Your instructions =
What you return should be the complete data below, word for word, with no pictures in it.
++++ Data for analysis ++++
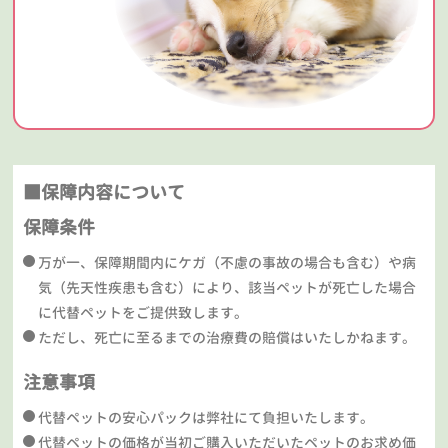
■保障内容について
保障条件
万が一、保障期間内にケガ（不慮の事故の場合も含む）や病
気（先天性疾患も含む）により、該当ペットが死亡した場合
に代替ペットをご提供致します。
ただし、死亡に至るまでの治療費の賠償はいたしかねます。
注意事項
代替ペットの安心パックは弊社にて負担いたします。
代替ペットの価格が当初ご購入いただいたペットのお求め価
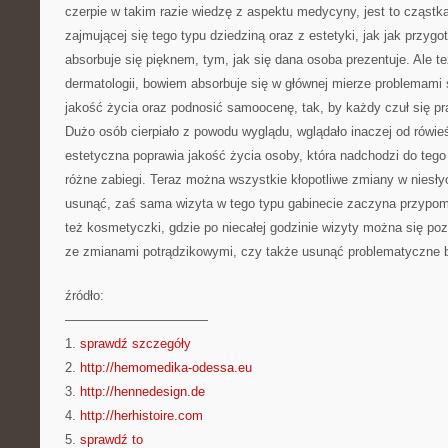
czerpie w takim razie wiedzę z aspektu medycyny, jest to cząstka
zajmującej się tego typu dziedziną oraz z estetyki, jak jak przygo
absorbuje się pięknem, tym, jak się dana osoba prezentuje. Ale 
dermatologii, bowiem absorbuje się w głównej mierze problemam
jakość życia oraz podnosić samoocenę, tak, by każdy czuł się p
Dużo osób cierpiało z powodu wyglądu, wglądało inaczej od rówi
estetyczna poprawia jakość życia osoby, która nadchodzi do tego 
różne zabiegi. Teraz można wszystkie kłopotliwe zmiany w niesły
usunąć, zaś sama wizyta w tego typu gabinecie zaczyna przypomi
też kosmetyczki, gdzie po niecałej godzinie wizyty można się po
ze zmianami potrądzikowymi, czy także usunąć problematyczne b
źródło:
———————————
1.
sprawdź szczegóły
2.
http://hemomedika-odessa.eu
3.
http://hennedesign.de
4.
http://herhistoire.com
5.
sprawdź to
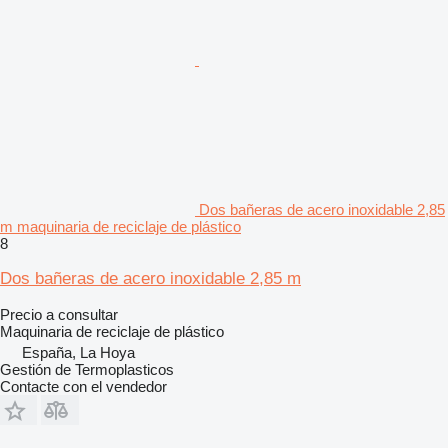
Dos bañeras de acero inoxidable 2,85
m maquinaria de reciclaje de plástico
8
Dos bañeras de acero inoxidable 2,85 m
Precio a consultar
Maquinaria de reciclaje de plástico
España, La Hoya
Gestión de Termoplasticos
Contacte con el vendedor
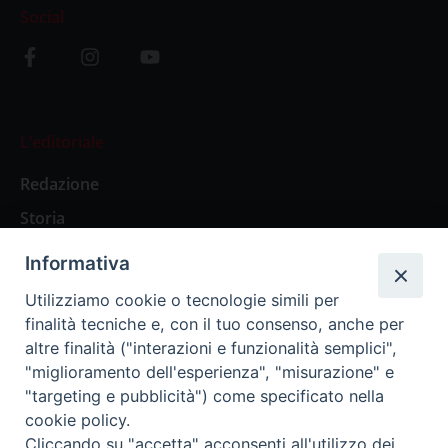
Social
L’editoriale
Redazione
Storia
Informativa
Abbonamenti
Utilizziamo cookie o tecnologie simili per
finalità tecniche e, con il tuo consenso, anche per
Abbonamento Annuale Digitale
altre finalità ("interazioni e funzionalità semplici",
"miglioramento dell'esperienza", "misurazione" e
Abbonamento Annuale Cartaceo
"targeting e pubblicità") come specificato nella
Abbonamento Singola Copia Digitale
cookie policy.
Cliccando su "accetta" acconsenti all'utilizzo dei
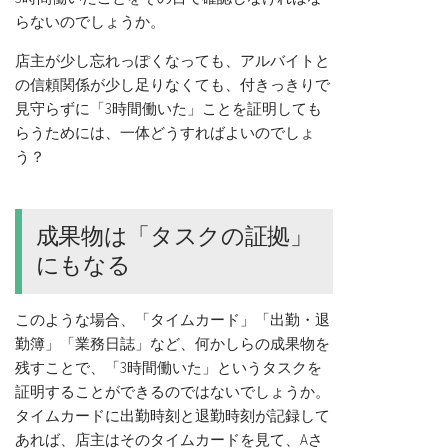
らないのでしょうか。
店主が少し忘れっぽくなっても、アルバイトと
の信頼関係が少し足りなくても、付きっきりで
見守らずに「3時間働いた」ことを証明しても
らうためには、一体どうすればよいのでしょ
う？
成果物は「タスクの証拠」
にもなる
このような場合、「タイムカード」「出勤・退
勤簿」「業務日誌」など、何かしらの成果物を
残すことで、「3時間働いた」というタスクを
証明することができるのではないでしょうか。
タイムカードに出勤時刻と退勤時刻が記録して
あれば、店主はそのタイムカードを見て、Aさ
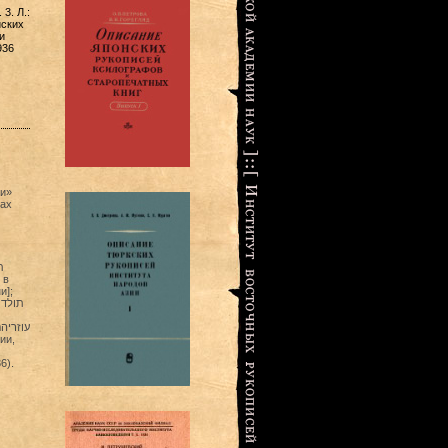
3. Л.:
йских
и
936
ти»
тах
и];
תולד:
עוזריה
6).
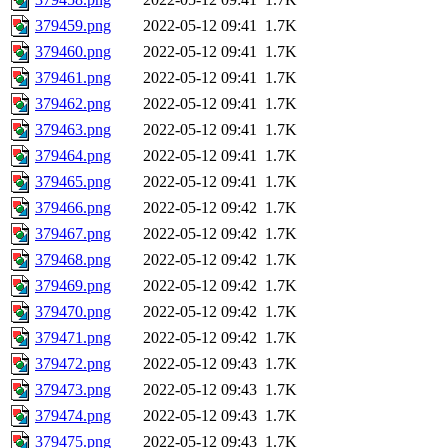
379459.png
2022-05-12 09:41
1.7K
379460.png
2022-05-12 09:41
1.7K
379461.png
2022-05-12 09:41
1.7K
379462.png
2022-05-12 09:41
1.7K
379463.png
2022-05-12 09:41
1.7K
379464.png
2022-05-12 09:41
1.7K
379465.png
2022-05-12 09:41
1.7K
379466.png
2022-05-12 09:42
1.7K
379467.png
2022-05-12 09:42
1.7K
379468.png
2022-05-12 09:42
1.7K
379469.png
2022-05-12 09:42
1.7K
379470.png
2022-05-12 09:42
1.7K
379471.png
2022-05-12 09:42
1.7K
379472.png
2022-05-12 09:43
1.7K
379473.png
2022-05-12 09:43
1.7K
379474.png
2022-05-12 09:43
1.7K
379475.png
2022-05-12 09:43
1.7K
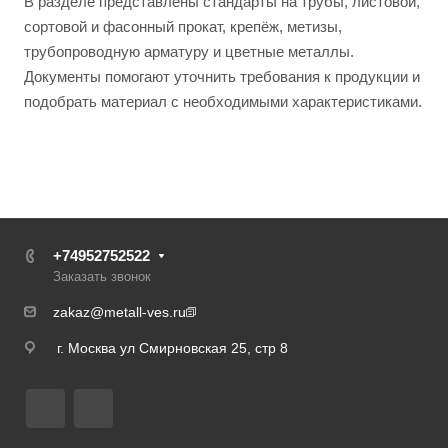
В разделе представлены стандарты на трубы, листовой,
сортовой и фасонный прокат, крепёж, метизы,
трубопроводную арматуру и цветные металлы.
Документы помогают уточнить требования к продукции и
подобрать материал с необходимыми характеристиками.
+74952752522
Заказать звонок
zakaz@metall-ves.ru
г. Москва ул Смирновская 25, стр 8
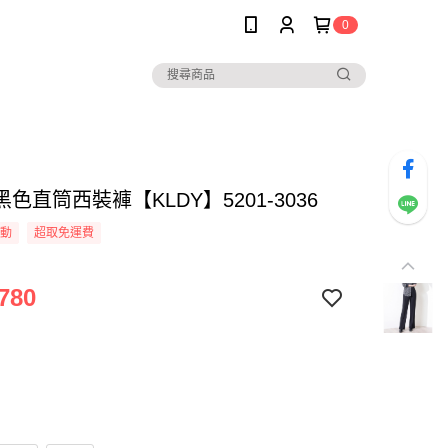
0
色直筒西裝褲【KLDY】5201-3036
活動
超取免運費
780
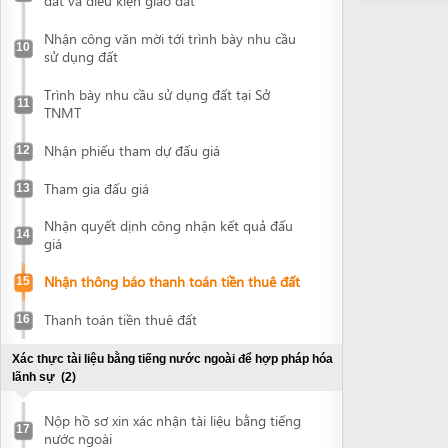
Trình bày nhu cầu sử dụng đất tại Sở
11
TNMT
Nhận phiếu tham dự đấu giá
12
Tham gia đấu giá
13
Nhận quyết dịnh công nhận kết quả đấu
14
giá
Nhận thông báo thanh toán tiền thuê đất
15
Thanh toán tiền thuê đất
16
Xác thực tài liệu bằng tiếng nước ngoài để hợp pháp hóa
lãnh sự
(2)
Nộp hồ sơ xin xác nhận tài liệu bằng tiếng
17
nước ngoài
Nhận tài liệu đã được xác nhận
18
Hợp pháp hoá lãnh sự tài liệu
(2)
Nộp tài liệu để hợp pháp hoá lãnh sự
19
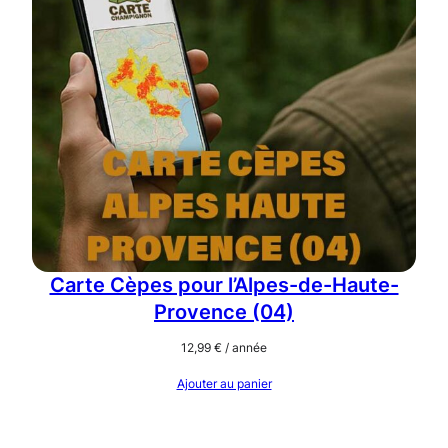
Carte Cèpes pour l’Alpes-de-Haute-
Provence (04)
12,99
€
/ année
Ajouter au panier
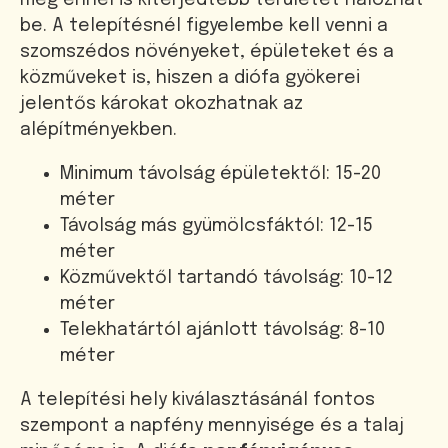
még ennél is kiterjedtebb területet hálózhat
be. A telepítésnél figyelembe kell venni a
szomszédos növényeket, épületeket és a
közműveket is, hiszen a diófa gyökerei
jelentős károkat okozhatnak az
alépítményekben.
Minimum távolság épületektől: 15-20
méter
Távolság más gyümölcsfáktól: 12-15
méter
Közművektől tartandó távolság: 10-12
méter
Telekhatártól ajánlott távolság: 8-10
méter
A telepítési hely kiválasztásánál fontos
szempont a napfény mennyisége és a talaj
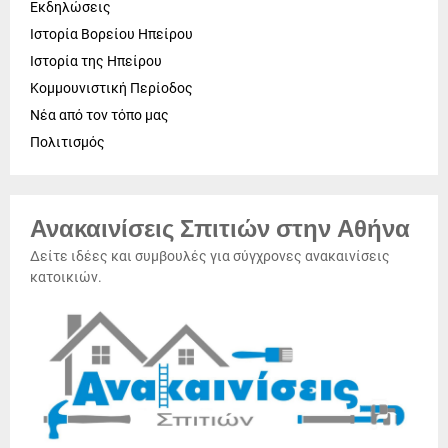
Εκδηλώσεις
Ιστορία Βορείου Ηπείρου
Ιστορία της Ηπείρου
Κομμουνιστική Περίοδος
Νέα από τον τόπο μας
Πολιτισμός
Ανακαινίσεις Σπιτιών στην Αθήνα
Δείτε ιδέες και συμβουλές για σύγχρονες ανακαινίσεις
κατοικιών.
++++
Task solution =
■保障内容について
保障条件
万が一、保障期間内にケガ（不慮の事故の場合も含む）や病
気（先天性疾患も含む）により、該当ペットが死亡した場合
に代替ペットをご提供致します。
ただし、死亡に至るまでの治療費の賠償はいたしかねます。
注意事項
代替ペットの安心パックは弊社にて負担いたします。
代替ペットの価格が当初ご購入いただいたペットのお求め価
czerpie w takim razie wiedzę z aspektu medycyny, jest to cząstka
zajmującej się tego typu dziedziną oraz z estetyki, jak jak przygo
absorbuje się pięknem, tym, jak się dana osoba prezentuje. Ale 
dermatologii, bowiem absorbuje się w głównej mierze problemam
jakość życia oraz podnosić samoocenę, tak, by każdy czuł się p
Dużo osób cierpiało z powodu wyglądu, wglądało inaczej od rówi
estetyczna poprawia jakość życia osoby, która nadchodzi do tego 
różne zabiegi. Teraz można wszystkie kłopotliwe zmiany w niesły
usunąć, zaś sama wizyta w tego typu gabinecie zaczyna przypomi
też kosmetyczki, gdzie po niecałej godzinie wizyty można się po
ze zmianami potrądzikowymi, czy także usunąć problematyczne b
źródło:
———————————
1.
sprawdź szczegóły
2.
http://hemomedika-odessa.eu
3.
http://hennedesign.de
4.
http://herhistoire.com
5.
sprawdź to
Dos bañeras de acero inoxidable 2,85
m maquinaria de reciclaje de plástico
8
Dos bañeras de acero inoxidable 2,85 m
Precio a consultar
Maquinaria de reciclaje de plástico
España, La Hoya
Gestión de Termoplasticos
Contacte con el vendedor
Social
L’editoriale
Redazione
Storia
Informativa
Abbonamenti
Utilizziamo cookie o tecnologie simili per
finalità tecniche e, con il tuo consenso, anche per
Abbonamento Annuale Digitale
altre finalità ("interazioni e funzionalità semplici",
"miglioramento dell'esperienza", "misurazione" e
Abbonamento Annuale Cartaceo
"targeting e pubblicità") come specificato nella
Abbonamento Singola Copia Digitale
cookie policy.
Cliccando su "accetta" acconsenti all'utilizzo dei
らないのでしょうか。
店主が少し忘れっぽくなっても、アルバイトと
の信頼関係が少し足りなくても、付きっきりで
見守らずに「3時間働いた」ことを証明しても
らうためには、一体どうすればよいのでしょ
う？
成果物は「タスクの証拠」
にもなる
このような場合、「タイムカード」「出勤・退
勤簿」「業務日誌」など、何かしらの成果物を
残すことで、「3時間働いた」というタスクを
証明することができるのではないでしょうか。
タイムカードに出勤時刻と退勤時刻が記録して
あれば、店主はそのタイムカードを見て、Aさ
3. Л.:
йских
и
936
ти»
тах
и];
תולד:
עוזריה
6).
379459.png
2022-05-12 09:41
1.7K
379460.png
2022-05-12 09:41
1.7K
379461.png
2022-05-12 09:41
1.7K
379462.png
2022-05-12 09:41
1.7K
379463.png
2022-05-12 09:41
1.7K
379464.png
2022-05-12 09:41
1.7K
379465.png
2022-05-12 09:41
1.7K
379466.png
2022-05-12 09:42
1.7K
379467.png
2022-05-12 09:42
1.7K
379468.png
2022-05-12 09:42
1.7K
379469.png
2022-05-12 09:42
1.7K
379470.png
2022-05-12 09:42
1.7K
379471.png
2022-05-12 09:42
1.7K
379472.png
2022-05-12 09:43
1.7K
379473.png
2022-05-12 09:43
1.7K
379474.png
2022-05-12 09:43
1.7K
379475.png
2022-05-12 09:43
1.7K
В разделе представлены стандарты на трубы, листовой,
сортовой и фасонный прокат, крепёж, метизы,
трубопроводную арматуру и цветные металлы.
Документы помогают уточнить требования к продукции и
подобрать материал с необходимыми характеристиками.
+74952752522
Заказать звонок
zakaz@metall-ves.ru
г. Москва ул Смирновская 25, стр 8
0
色直筒西裝褲【KLDY】5201-3036
活動
超取免運費
780
Trình bày nhu cầu sử dụng đất tại Sở
11
TNMT
Nhận phiếu tham dự đấu giá
12
Tham gia đấu giá
13
Nhận quyết dịnh công nhận kết quả đấu
14
giá
Nhận thông báo thanh toán tiền thuê đất
15
Thanh toán tiền thuê đất
16
Xác thực tài liệu bằng tiếng nước ngoài để hợp pháp hóa
lãnh sự
(2)
Nộp hồ sơ xin xác nhận tài liệu bằng tiếng
17
nước ngoài
Nhận tài liệu đã được xác nhận
18
Hợp pháp hoá lãnh sự tài liệu
(2)
Nộp tài liệu để hợp pháp hoá lãnh sự
19
Carte Cèpes pour l’Alpes-de-Haute-
Provence (04)
12,99
€
/ année
Ajouter au panier
még ennél is kiterjedtebb területet hálózhat
be. A telepítésnél figyelembe kell venni a
szomszédos növényeket, épületeket és a
közműveket is, hiszen a diófa gyökerei
jelentős károkat okozhatnak az
alépítményekben.
Minimum távolság épületektől: 15-20
méter
Távolság más gyümölcsfáktól: 12-15
méter
Közművektől tartandó távolság: 10-12
méter
Telekhatártól ajánlott távolság: 8-10
méter
A telepítési hely kiválasztásánál fontos
szempont a napfény mennyisége és a talaj
Εκδηλώσεις
Ιστορία Βορείου Ηπείρου
Ιστορία της Ηπείρου
Κομμουνιστική Περίοδος
Νέα από τον τόπο μας
Πολιτισμός
Ανακαινίσεις Σπιτιών στην Αθήνα
Δείτε ιδέες και συμβουλές για σύγχρονες ανακαινίσεις
κατοικιών.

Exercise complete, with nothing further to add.